Local resident Sally Ruggieri has set up “Save Kenyon’s,” a gofundme.com page with the goal of raising $50,000 for the grist mill.
As of Tuesday, 36 donors had pledged $1,875 to the cause.
Ruggieri created the page Sept. 23, after hearing the news that Kenyon’s would not be at the Big E fair in West Springfield, Massachusetts.
“Our great-grandparents, our grandparents and our parents have all at one point relied on Kenyon’s for clam cake batter, cornmeal, flour, breads, muffin mixes,” Ruggieri wrote on the page. “Kenyon’s has had a booth at the Big E for decades, generating thousands of satisfied customers ... but not this year.”
She implores visitors to the page to help the small business.
“I can’t sit back and watch another mom and pop business go down the tubes,” she wrote.
According to Kenyon’s, evidence of a grist mill at the site dates to 1696. But the current mill was built in 1886 and became Kenyon’s in 1909 when Charles D. Kenyon purchased it.
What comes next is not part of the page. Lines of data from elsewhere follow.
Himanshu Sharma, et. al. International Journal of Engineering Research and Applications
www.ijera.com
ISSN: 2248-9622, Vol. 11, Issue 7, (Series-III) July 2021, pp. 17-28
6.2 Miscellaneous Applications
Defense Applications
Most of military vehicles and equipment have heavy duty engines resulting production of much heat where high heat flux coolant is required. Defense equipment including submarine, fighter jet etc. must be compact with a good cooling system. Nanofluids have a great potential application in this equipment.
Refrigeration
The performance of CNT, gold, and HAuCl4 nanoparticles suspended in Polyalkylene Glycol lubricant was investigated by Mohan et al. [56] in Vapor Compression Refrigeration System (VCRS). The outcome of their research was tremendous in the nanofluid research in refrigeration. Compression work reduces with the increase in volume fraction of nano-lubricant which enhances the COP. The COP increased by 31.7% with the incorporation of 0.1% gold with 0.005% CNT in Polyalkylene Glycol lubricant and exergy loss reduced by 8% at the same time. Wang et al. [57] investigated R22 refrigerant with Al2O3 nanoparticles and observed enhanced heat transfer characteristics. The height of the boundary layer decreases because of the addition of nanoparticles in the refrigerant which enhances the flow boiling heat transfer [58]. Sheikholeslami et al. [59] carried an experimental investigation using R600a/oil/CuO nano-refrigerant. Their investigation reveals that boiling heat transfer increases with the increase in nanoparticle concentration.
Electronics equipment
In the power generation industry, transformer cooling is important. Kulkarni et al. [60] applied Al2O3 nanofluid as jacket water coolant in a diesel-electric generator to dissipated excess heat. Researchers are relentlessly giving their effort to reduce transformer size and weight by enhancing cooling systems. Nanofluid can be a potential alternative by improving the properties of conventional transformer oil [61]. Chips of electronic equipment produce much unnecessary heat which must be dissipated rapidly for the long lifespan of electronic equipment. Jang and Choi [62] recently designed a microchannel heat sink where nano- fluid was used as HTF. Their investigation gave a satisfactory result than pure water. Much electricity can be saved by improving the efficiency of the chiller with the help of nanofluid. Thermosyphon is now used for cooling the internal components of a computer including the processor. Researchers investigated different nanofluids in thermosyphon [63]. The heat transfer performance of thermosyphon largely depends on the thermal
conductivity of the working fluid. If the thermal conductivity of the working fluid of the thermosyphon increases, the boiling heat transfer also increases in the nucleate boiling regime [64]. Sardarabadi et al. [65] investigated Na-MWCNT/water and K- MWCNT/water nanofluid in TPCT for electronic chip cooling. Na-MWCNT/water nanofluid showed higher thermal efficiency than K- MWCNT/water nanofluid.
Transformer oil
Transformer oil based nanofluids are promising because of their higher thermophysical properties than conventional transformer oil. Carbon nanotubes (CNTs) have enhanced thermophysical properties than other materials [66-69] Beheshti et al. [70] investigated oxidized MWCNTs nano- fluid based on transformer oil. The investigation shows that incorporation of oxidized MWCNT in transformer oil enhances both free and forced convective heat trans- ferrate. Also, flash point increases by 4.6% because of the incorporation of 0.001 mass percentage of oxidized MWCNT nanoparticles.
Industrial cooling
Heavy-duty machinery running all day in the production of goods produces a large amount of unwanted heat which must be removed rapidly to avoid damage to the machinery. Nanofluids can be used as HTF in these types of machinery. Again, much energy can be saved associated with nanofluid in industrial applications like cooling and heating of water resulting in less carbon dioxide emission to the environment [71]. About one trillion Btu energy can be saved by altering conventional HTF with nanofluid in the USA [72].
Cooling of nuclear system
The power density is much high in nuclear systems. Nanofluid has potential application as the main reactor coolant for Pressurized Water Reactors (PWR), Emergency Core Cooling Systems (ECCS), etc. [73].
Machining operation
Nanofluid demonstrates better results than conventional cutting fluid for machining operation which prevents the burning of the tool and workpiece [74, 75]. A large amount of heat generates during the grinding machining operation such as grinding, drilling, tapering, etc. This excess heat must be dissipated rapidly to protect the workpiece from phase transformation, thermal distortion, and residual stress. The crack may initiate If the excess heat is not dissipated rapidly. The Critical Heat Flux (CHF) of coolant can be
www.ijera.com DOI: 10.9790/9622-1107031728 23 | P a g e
The Drumm family has owned the mill since 1971.
Perhaps best known for its jonnycake meal and clam cake mix, Kenyon’s made news several weeks ago when it announced it wouldn’t have a booth at the Big E, where it had served clam cakes and chowder annually for decades.
Kenyon’s said Sept. 13 that the mill’s Big E contract wasn’t renewed, a decision made by the Rhode Island Commerce Corporation.
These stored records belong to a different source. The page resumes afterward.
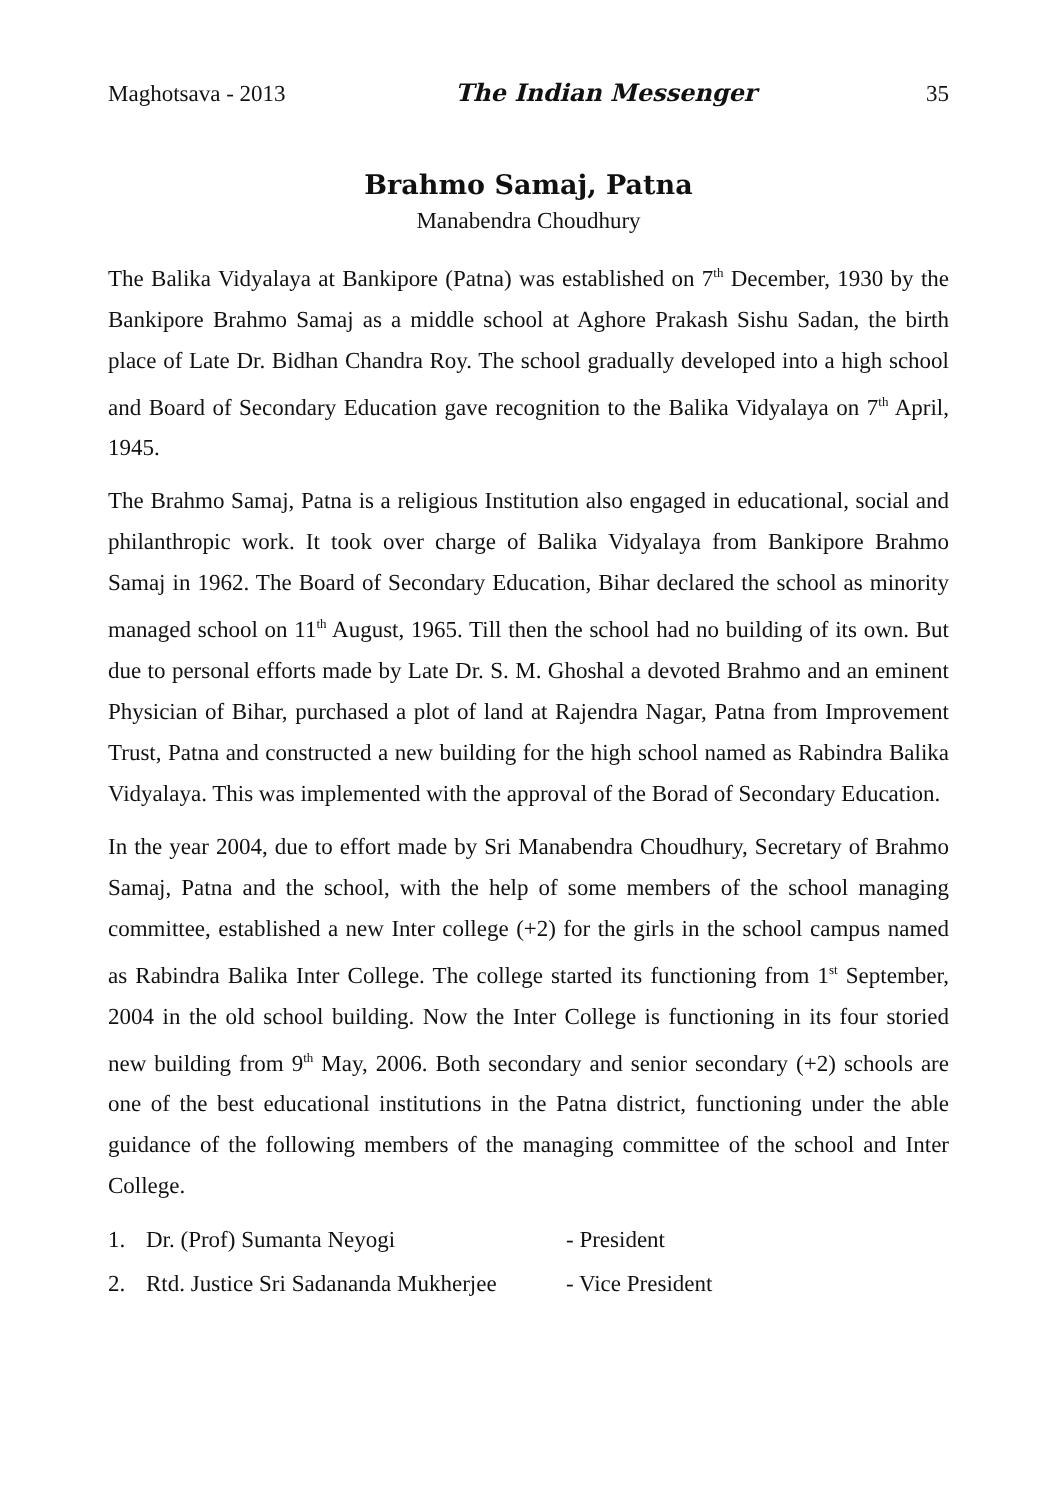Maghotsava - 2013 The Indian Messenger 35
Brahmo Samaj, Patna
Manabendra Choudhury
The Balika Vidyalaya at Bankipore (Patna) was established on 7<sup>th</sup> December, 1930 by the Bankipore Brahmo Samaj as a middle school at Aghore Prakash Sishu Sadan, the birth place of Late Dr. Bidhan Chandra Roy. The school gradually developed into a high school and Board of Secondary Education gave recognition to the Balika Vidyalaya on 7<sup>th</sup> April, 1945.
The Brahmo Samaj, Patna is a religious Institution also engaged in educational, social and philanthropic work. It took over charge of Balika Vidyalaya from Bankipore Brahmo Samaj in 1962. The Board of Secondary Education, Bihar declared the school as minority managed school on 11<sup>th</sup> August, 1965. Till then the school had no building of its own. But due to personal efforts made by Late Dr. S. M. Ghoshal a devoted Brahmo and an eminent Physician of Bihar, purchased a plot of land at Rajendra Nagar, Patna from Improvement Trust, Patna and constructed a new building for the high school named as Rabindra Balika Vidyalaya. This was implemented with the approval of the Borad of Secondary Education.
In the year 2004, due to effort made by Sri Manabendra Choudhury, Secretary of Brahmo Samaj, Patna and the school, with the help of some members of the school managing committee, established a new Inter college (+2) for the girls in the school campus named as Rabindra Balika Inter College. The college started its functioning from 1<sup>st</sup> September, 2004 in the old school building. Now the Inter College is functioning in its four storied new building from 9<sup>th</sup> May, 2006. Both secondary and senior secondary (+2) schools are one of the best educational institutions in the Patna district, functioning under the able guidance of the following members of the managing committee of the school and Inter College.
1. Dr. (Prof) Sumanta Neyogi - President
2. Rtd. Justice Sri Sadananda Mukherjee - Vice President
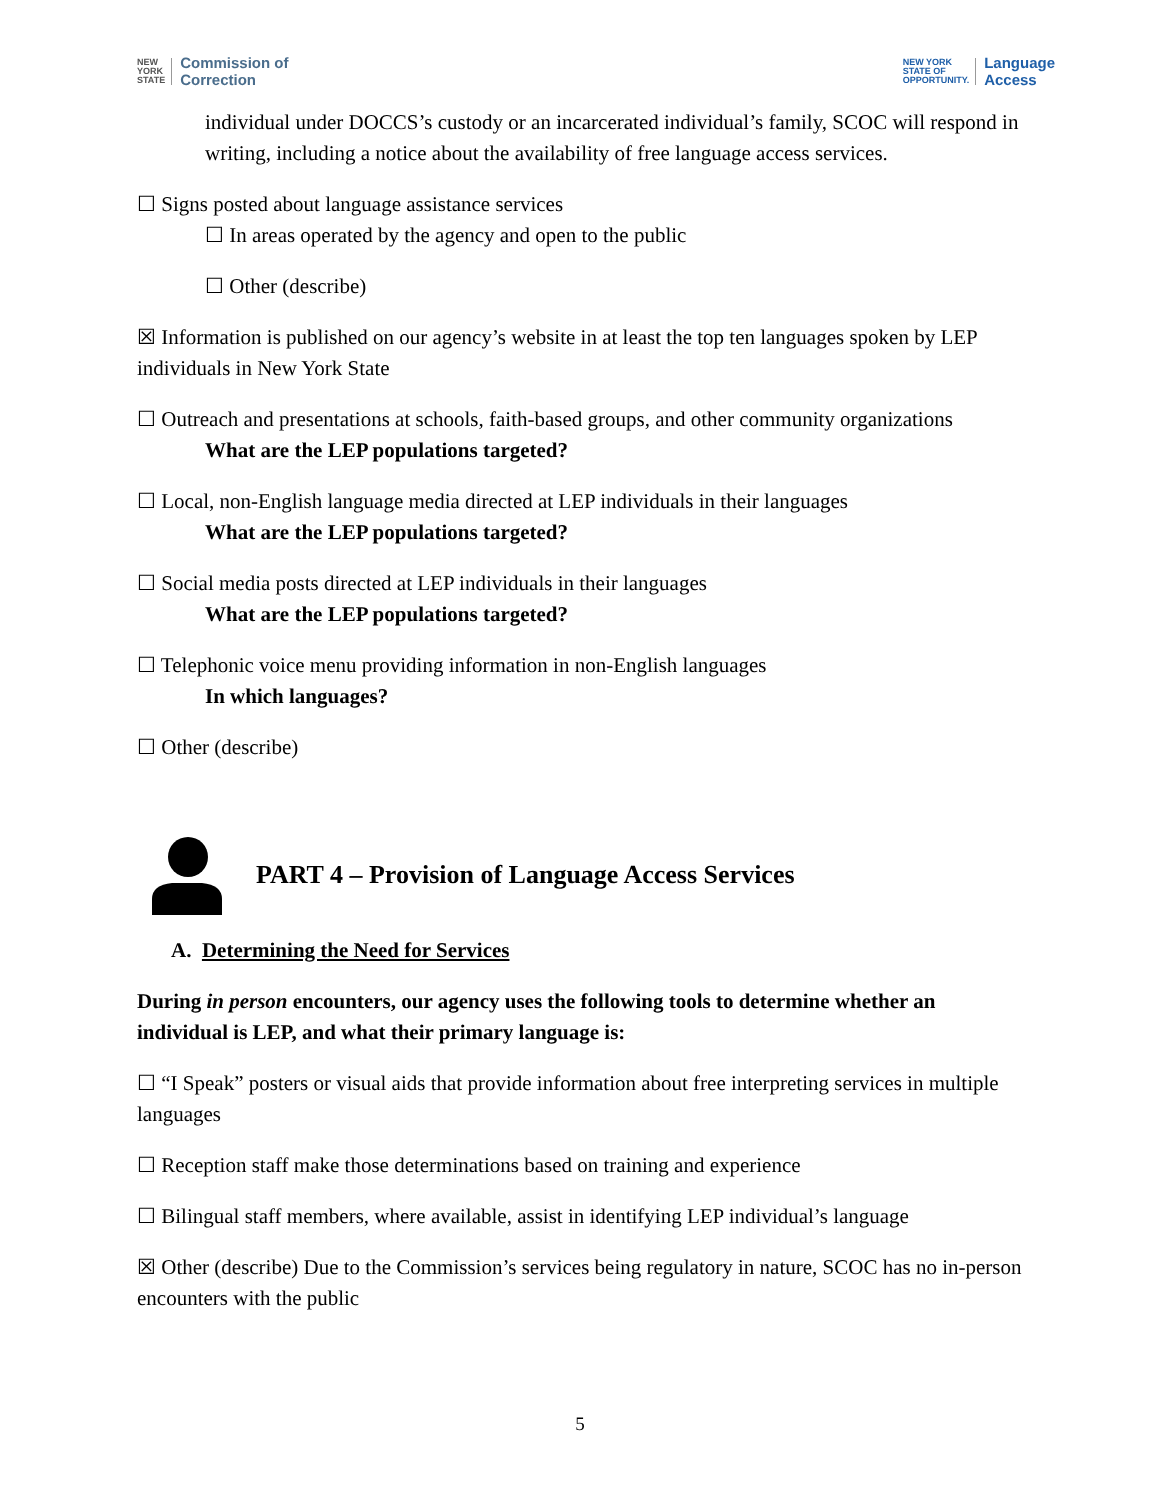NEW
YORK
STATE Commission of
Correction
NEW YORK
STATE OF
OPPORTUNITY. Language
Access
individual under DOCCS’s custody or an incarcerated individual’s family, SCOC will respond in writing, including a notice about the availability of free language access services.
☐ Signs posted about language assistance services
☐ In areas operated by the agency and open to the public
☐ Other (describe)
☒ Information is published on our agency’s website in at least the top ten languages spoken by LEP individuals in New York State
☐ Outreach and presentations at schools, faith-based groups, and other community organizations
What are the LEP populations targeted?
☐ Local, non-English language media directed at LEP individuals in their languages
What are the LEP populations targeted?
☐ Social media posts directed at LEP individuals in their languages
What are the LEP populations targeted?
☐ Telephonic voice menu providing information in non-English languages
In which languages?
☐ Other (describe)
PART 4 – Provision of Language Access Services
A. Determining the Need for Services
During in person encounters, our agency uses the following tools to determine whether an individual is LEP, and what their primary language is:
☐ “I Speak” posters or visual aids that provide information about free interpreting services in multiple languages
☐ Reception staff make those determinations based on training and experience
☐ Bilingual staff members, where available, assist in identifying LEP individual’s language
☒ Other (describe) Due to the Commission’s services being regulatory in nature, SCOC has no in-person encounters with the public
5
News reports indicate Commerce Corporation officials and owner Paul Drumm III have met since then. Kenyon’s also forged ahead, attending the Durham, Connecticut fair for the first time Sept. 26-29. The grist mill also will host an open house Oct. 19 and 20 at its 21 Glen Rock Road location.
Carlleen Barrington made a donation.
“I grew up in R.I., Johnny Cakes are a staple and a favorite of mine,” said Barrington, who lives in Florida and always has at least two boxes on hand.
“This grist mill is historic, and it would be horrible to lose this part of R.I. history,” Barrington said.